Interpreting reductionist models in systems biology

I find reductionism invaluable when modelling systems biology. My background in physics has hammered in to me that a model should be as large as it needs to be but no larger. I will by no means argue against heavy reductionism, but I recently came to realise that I have been thinking about models in a way which may not be accurate.

When approaching a complicated biological issue with a reductionistic view I often ask myself “What basic interaction logic is causing the dynamics we observe experimentally?". From there, I can either try to reduce our pre-existing knowledge about the system to a minimal reaction network that is capable of reproducing what I’m after. Or, I can ignore the known interactions and start building an hypothesis based on what dynamical properties the experimental data is implying must exit. Does the dynamics seem bistable? Then I would need a positive feedback somewhere. Is the system responding to changes in input rather than absolute levels? Then it must have some mechanism of precise adaptation.

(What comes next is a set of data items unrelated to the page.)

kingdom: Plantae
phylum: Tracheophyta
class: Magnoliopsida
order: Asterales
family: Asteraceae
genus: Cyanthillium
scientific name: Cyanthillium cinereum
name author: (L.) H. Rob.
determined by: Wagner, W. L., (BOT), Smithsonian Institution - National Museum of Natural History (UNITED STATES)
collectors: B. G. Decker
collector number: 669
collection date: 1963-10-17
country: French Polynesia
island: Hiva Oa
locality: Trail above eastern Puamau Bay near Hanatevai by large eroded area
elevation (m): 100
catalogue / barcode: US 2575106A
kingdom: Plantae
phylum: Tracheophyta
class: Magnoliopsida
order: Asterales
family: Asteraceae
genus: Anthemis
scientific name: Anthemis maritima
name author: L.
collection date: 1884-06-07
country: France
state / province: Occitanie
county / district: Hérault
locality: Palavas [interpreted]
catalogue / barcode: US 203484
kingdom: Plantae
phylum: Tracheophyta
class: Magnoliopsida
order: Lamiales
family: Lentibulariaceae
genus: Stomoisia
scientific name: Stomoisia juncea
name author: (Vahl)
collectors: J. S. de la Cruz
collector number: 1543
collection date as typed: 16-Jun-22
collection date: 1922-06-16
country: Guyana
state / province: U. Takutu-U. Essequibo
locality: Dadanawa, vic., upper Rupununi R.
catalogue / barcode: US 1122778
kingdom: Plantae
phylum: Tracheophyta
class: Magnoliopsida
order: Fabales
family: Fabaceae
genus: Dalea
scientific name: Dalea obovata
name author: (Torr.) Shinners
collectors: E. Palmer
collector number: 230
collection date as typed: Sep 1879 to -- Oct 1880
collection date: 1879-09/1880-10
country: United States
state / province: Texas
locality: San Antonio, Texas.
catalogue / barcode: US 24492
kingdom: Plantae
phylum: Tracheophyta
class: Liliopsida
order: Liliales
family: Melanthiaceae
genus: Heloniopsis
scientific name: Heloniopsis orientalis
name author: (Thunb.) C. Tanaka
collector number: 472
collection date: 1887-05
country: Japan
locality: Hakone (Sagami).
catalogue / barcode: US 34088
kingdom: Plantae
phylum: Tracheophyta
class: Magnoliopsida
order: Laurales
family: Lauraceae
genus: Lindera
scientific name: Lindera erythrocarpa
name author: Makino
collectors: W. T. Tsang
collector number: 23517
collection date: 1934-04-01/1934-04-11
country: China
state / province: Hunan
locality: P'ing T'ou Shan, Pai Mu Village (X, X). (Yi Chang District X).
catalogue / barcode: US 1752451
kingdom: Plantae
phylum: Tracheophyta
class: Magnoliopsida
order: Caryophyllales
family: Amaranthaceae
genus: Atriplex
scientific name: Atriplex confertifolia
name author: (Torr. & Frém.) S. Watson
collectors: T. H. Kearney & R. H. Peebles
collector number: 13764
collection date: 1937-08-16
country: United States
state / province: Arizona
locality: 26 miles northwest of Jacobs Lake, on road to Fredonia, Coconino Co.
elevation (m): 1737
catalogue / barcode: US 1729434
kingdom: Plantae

Regardless of how I conduct my reasoning, I will end up with a small reaction network which I will use to represent the action of a much larger, real, network. This method helps cutting to the heart of what biochemical architecture is actually important for the observed dynamics. However, during model definition, I would use rather dogmatic take on how to translate an hypothesis into mathematics. I (and I think most systems biologists) would build my systems of differential equations following a specific pattern of writing down production, transfer and degradation terms. These terms are populated with parameters which have dimension and supposedly have some meaning in the real biological system of study. A degradation rate parameter, for example, is mappable to the rate at which a molecule is degraded. Or is it?

We assume such simple mappability between the model terms and reality, but is this an accurate way of thinking? I don’t think that it is news for most systems biologists that this mapping is imperfect but I also don’t think that the issue is explored as fully as it should be.

A model which fully enumerates all the reactions that makes up a biological system can be defined in our dogmatic way without a problem (given that the system is fully known). Its parameters have a real correspondence with measurables in the biological systems. And, if you populate the models with measured parameters and initial conditions, the model will behave just like the biological system does. However, a reductionist model is different. Consider what would happen if you reduced a system with a hundred components and intermediate steps to a model where the two components $A$ and $B$ interact with each other. If we now define our model using the same methods as we would for the fully enumerated model we would end up with the same production and degradation rate parameters. If we first measured the production and degradation rates of $A$ and $B$ and then used these values in the model, what would we get? The model would most likely not be able to recapitulate the observed dynamics.

If we instead do parameter inference the other way, by tuning them such that they make the model dynamics fit data, we may get model/data agreement. But, do we then get agreement between $A$'s degradation rate in the model and the one we measure in the system? Probably not. This is because when we fitted the reduced model to data, we forced the terms that we let remain to perform the action which in reality is performed by many separate reactions. If the real system has a time-delay between the production of $A$ and the perception of the subsequent signalling by $B$ then this delay will somehow have to be baked into some of the remaining terms. The degradation rate constant of $A$ is then not doing what we defined it to do, which is to represent the degradation of $A$. Rather, it is being fitted to best approximate the combination of $A$'s degradation as well as all of the actions that would have been performed by bits of the network that we simplified away. The mappability of parameters, or even entire terms, to reality is thus compromised.

This is not the end of the world, but it may warrant some introspection to what we are doing when we model. Even with the mappability broken, I still think that one can glean a lot of information from these models. And, I think that the reductionistic approach is net positive. However, I question whether the method of model definition which I have seen taught is actually justifiable. The terms defined for a model is generally drawn from a library of terms which represent common biochemical processes or small sets thereof (the Michaelis-Menten function, the hill function, linear degradation/dilution, diffusion, etc.). But, if we know that the terms and parameters of the reductionist model is not mappable to single biochemical events, why do we define them as if they were?

I’m not trying to throw the baby out with the bathwater here. I fully concede that the whole point of reductionism is to reduce the complexity of a problem. It would, therefore, not be a good idea to invent new terms to re-introduce the full complexity of the system. But I do think that it would be a good idea to expand our library of terms to ones which concisely represents the actions of larger sub-networks. For example, arbitrarily long linear multi-step pathways can be accurately represented using a two-parameter gamma distributed delay. I also think that one should conceptually separate the fully enumerated model and the reductionist model. They are fundamentally different, why should they share the same building blocks? Furthermore, both the education and the nomenclature we use surrounding systems biology modelling tends to conflate the meaning of mathematical terms for these two ways of modelling. Let’s try to stop that.